By Frances Schwartzkopff
The CEO of Danske Bank has apologised for management’s failure to prevent criminals from using his firm to launder billions of dollars in illicit funds over many years.
The apology follows an unusually harshly worded public reprimand by the financial regulator.
The Danish government said management’s failings were “unforgivable” and the central bank warned that the reputation of the whole country was at risk. “I’m very sorry on behalf of all stakeholders,” Danske CEO Thomas Borgen said in an interview.
He also said the bank is “in a very different place today” with considerably more focus on preventing money laundering.
Danske is the largest bank in the North courtsesy of its purchase of Northern Bank and National Irish Bank 15 years ago.
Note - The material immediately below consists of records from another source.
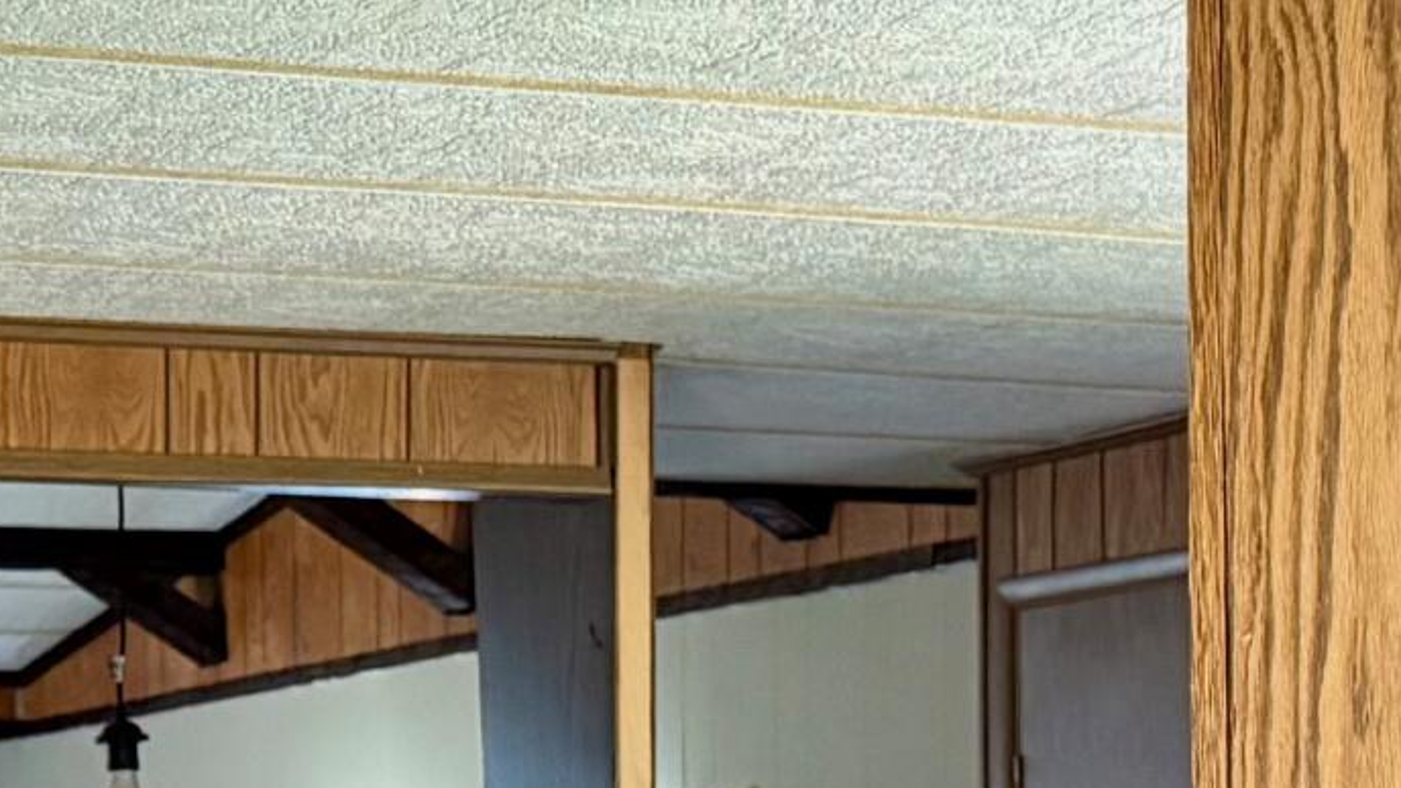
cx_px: -55
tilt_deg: +0.6
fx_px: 4235
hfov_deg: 18.2
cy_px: 922
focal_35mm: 114
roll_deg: +0.5
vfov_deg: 10.5
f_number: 1.78
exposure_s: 1/40
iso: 640
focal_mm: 6.76
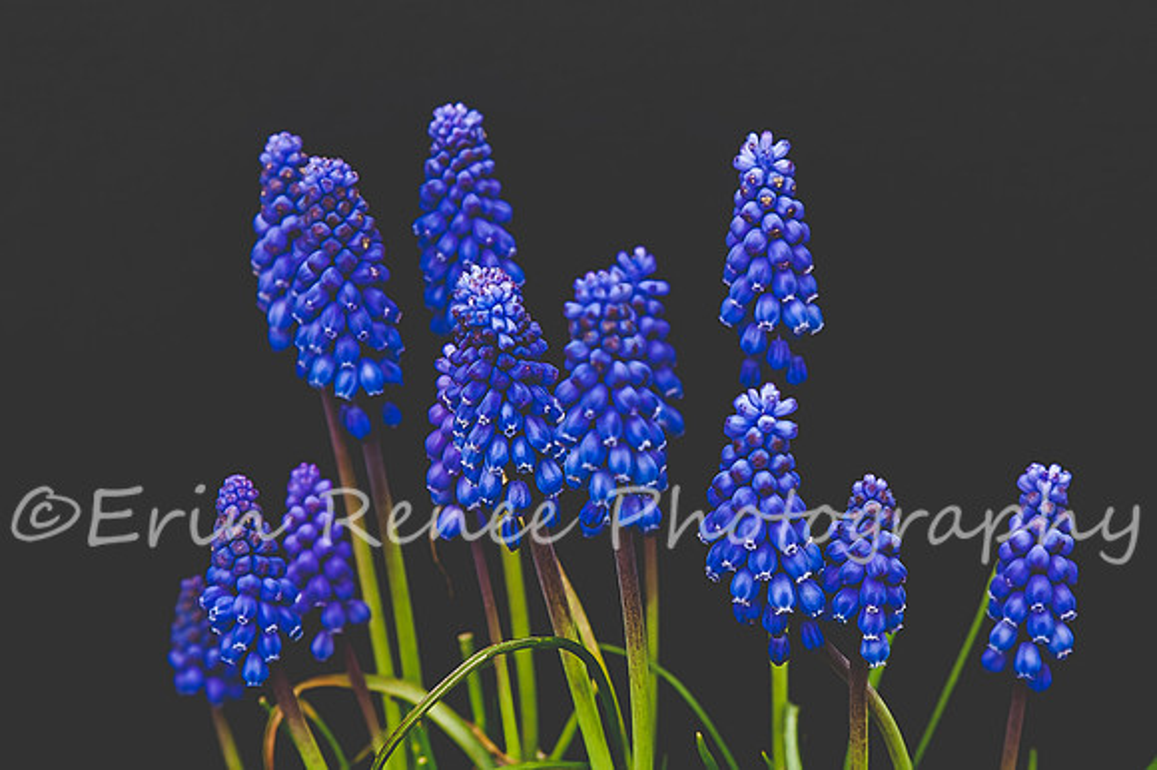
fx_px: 4566
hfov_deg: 14.4
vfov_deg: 9.6
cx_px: 637
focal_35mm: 142
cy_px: 397
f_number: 4.5
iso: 400
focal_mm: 70
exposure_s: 1/200
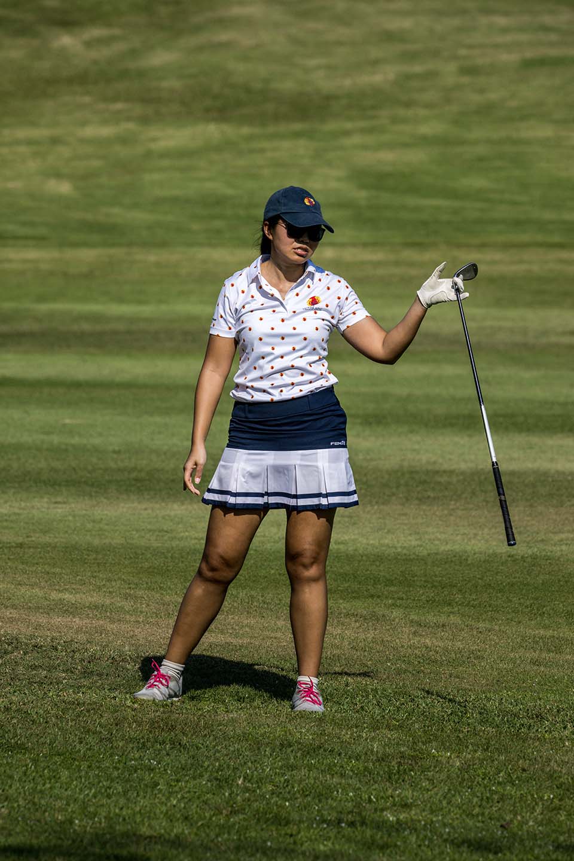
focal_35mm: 400
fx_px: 9566
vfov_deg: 5.2
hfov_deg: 3.4
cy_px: 430
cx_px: 287
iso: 500
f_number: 8
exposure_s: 1/2000
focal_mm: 400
In the Republic, it is running down its loan books and sold its tracker mortgages to a vulture fund.
The Danish Financial Supervisory Authority said Danske’s management failed on multiple counts to act in compliance with the rules.
The assessment followed reports by the Berlingske newspaper that Danske was used as a laundromat by criminals, including entities with ties to Russian President Vladimir Putin, the Russian security service, FSB, as well as members of the Azeri regime.
The money laundering, alleged to have taken place between 2010 to 2014, was done via Danske’s operations in Estonia, which have since been terminated.
“It’s no doubt that we should have understood the depth and the breadth of the issues in Estonia better, faster than we did,” Mr Borgen said.
The failures led to reputational damage for Danske and for the financial sector.